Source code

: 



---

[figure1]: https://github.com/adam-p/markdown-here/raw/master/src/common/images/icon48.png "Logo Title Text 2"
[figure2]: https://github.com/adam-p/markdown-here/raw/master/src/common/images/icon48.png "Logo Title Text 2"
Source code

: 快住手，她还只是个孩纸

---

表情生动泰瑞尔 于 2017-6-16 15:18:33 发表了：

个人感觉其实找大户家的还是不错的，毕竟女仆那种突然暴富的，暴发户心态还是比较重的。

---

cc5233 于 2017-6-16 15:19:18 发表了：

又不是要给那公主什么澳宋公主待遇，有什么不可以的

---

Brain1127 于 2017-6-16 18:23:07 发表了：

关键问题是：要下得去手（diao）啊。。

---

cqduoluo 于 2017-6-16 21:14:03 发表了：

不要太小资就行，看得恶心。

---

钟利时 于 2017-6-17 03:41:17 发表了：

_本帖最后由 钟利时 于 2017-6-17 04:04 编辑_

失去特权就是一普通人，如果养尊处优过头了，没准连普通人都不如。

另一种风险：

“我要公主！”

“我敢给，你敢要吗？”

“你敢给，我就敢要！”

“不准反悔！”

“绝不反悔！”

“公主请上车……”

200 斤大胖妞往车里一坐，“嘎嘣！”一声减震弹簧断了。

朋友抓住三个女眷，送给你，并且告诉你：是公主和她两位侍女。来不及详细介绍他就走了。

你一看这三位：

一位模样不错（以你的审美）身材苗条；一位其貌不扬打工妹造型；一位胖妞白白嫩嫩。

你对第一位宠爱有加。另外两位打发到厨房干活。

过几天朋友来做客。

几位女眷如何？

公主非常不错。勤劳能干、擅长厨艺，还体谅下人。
☆ ☆ ☆ ☆ ☆
- _TASK DIRECTIONS_: Please repeat the material exactly as it appears above.

- _SOLUTION FOR THIS PROBLEM_:
Source code

: 



---

[figure1]: https://github.com/adam-p/markdown-here/raw/master/src/common/images/icon48.png "Logo Title Text 2"
[figure2]: https://github.com/adam-p/markdown-here/raw/master/src/common/images/icon48.png "Logo Title Text 2"
Source code

: 快住手，她还只是个孩纸

---

表情生动泰瑞尔 于 2017-6-16 15:18:33 发表了：

个人感觉其实找大户家的还是不错的，毕竟女仆那种突然暴富的，暴发户心态还是比较重的。

---

cc5233 于 2017-6-16 15:19:18 发表了：

又不是要给那公主什么澳宋公主待遇，有什么不可以的

---

Brain1127 于 2017-6-16 18:23:07 发表了：

关键问题是：要下得去手（diao）啊。。

---

cqduoluo 于 2017-6-16 21:14:03 发表了：

不要太小资就行，看得恶心。

---

钟利时 于 2017-6-17 03:41:17 发表了：

_本帖最后由 钟利时 于 2017-6-17 04:04 编辑_

失去特权就是一普通人，如果养尊处优过头了，没准连普通人都不如。

另一种风险：

“我要公主！”

“我敢给，你敢要吗？”

“你敢给，我就敢要！”

“不准反悔！”

“绝不反悔！”

“公主请上车……”

200 斤大胖妞往车里一坐，“嘎嘣！”一声减震弹簧断了。

朋友抓住三个女眷，送给你，并且告诉你：是公主和她两位侍女。来不及详细介绍他就走了。

你一看这三位：

一位模样不错（以你的审美）身材苗条；一位其貌不扬打工妹造型；一位胖妞白白嫩嫩。

你对第一位宠爱有加。另外两位打发到厨房干活。

过几天朋友来做客。

几位女眷如何？

公主非常不错。勤劳能干、擅长厨艺，还体谅下人。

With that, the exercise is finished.